◆ The problem: Each line that has the string "final" must be copied from the records below.

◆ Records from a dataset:
◆ ◆ ◆ ◆ ◆ ◆ ◆
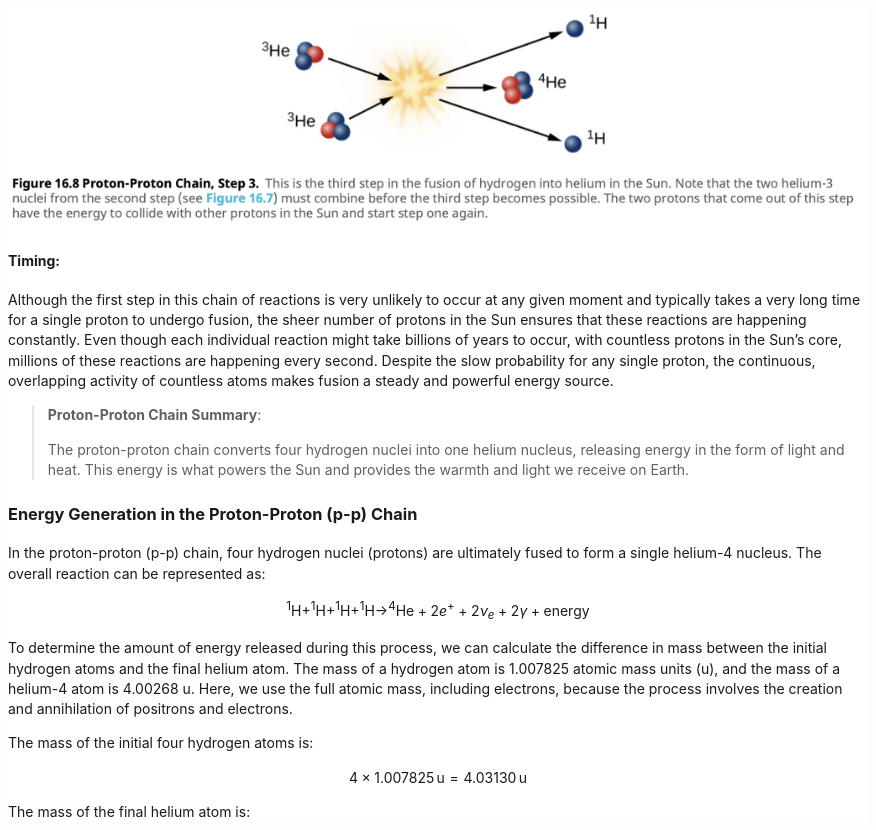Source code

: 
<img src="https://raw.githubusercontent.com/teaghan/astronomy-12/main/Unit3/figures/pp3.png" alt="PP Chain Step 3" width="1000" style="display: block; margin-left: auto; margin-right: auto;">

<div class="alert alert-block alert-info">
<h4>Timing:</h4> Although the first step in this chain of reactions is very unlikely to occur at any given moment and typically takes a very long time for a single proton to undergo fusion, the sheer number of protons in the Sun ensures that these reactions are happening constantly. Even though each individual reaction might take billions of years to occur, with countless protons in the Sun’s core, millions of these reactions are happening every second. Despite the slow probability for any single proton, the continuous, overlapping activity of countless atoms makes fusion a steady and powerful energy source.
</div>

> **Proton-Proton Chain Summary**:
> 
> The proton-proton chain converts four hydrogen nuclei into one helium nucleus, releasing energy in the form of light and heat. This energy is what powers the Sun and provides the warmth and light we receive on Earth.

### Energy Generation in the Proton-Proton (p-p) Chain

In the proton-proton (p-p) chain, four hydrogen nuclei (protons) are ultimately fused to form a single helium-4 nucleus. The overall reaction can be represented as:

$$
^1\text{H} + ^1\text{H} + ^1\text{H} + ^1\text{H} \rightarrow ^4\text{He} + 2e^+ + 2\nu_e + 2\gamma + \text{energy}
$$

To determine the amount of energy released during this process, we can calculate the difference in mass between the initial hydrogen atoms and the final helium atom. The mass of a hydrogen atom is 1.007825 atomic mass units (u), and the mass of a helium-4 atom is 4.00268 u. Here, we use the full atomic mass, including electrons, because the process involves the creation and annihilation of positrons and electrons.

The mass of the initial four hydrogen atoms is:

$$
4 \times 1.007825 \, \text{u} = 4.03130 \, \text{u}
$$

The mass of the final helium atom is:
◆ ◆ ◆ ◆ ◆ ◆ ◆
◆ Reply:
To determine the amount of energy released during this process, we can calculate the difference in mass between the initial hydrogen atoms and the final helium atom. The mass of a hydrogen atom is 1.007825 atomic mass units (u), and the mass of a helium-4 atom is 4.00268 u. Here, we use the full atomic mass, including electrons, because the process involves the creation and annihilation of positrons and electrons.
The mass of the final helium atom is:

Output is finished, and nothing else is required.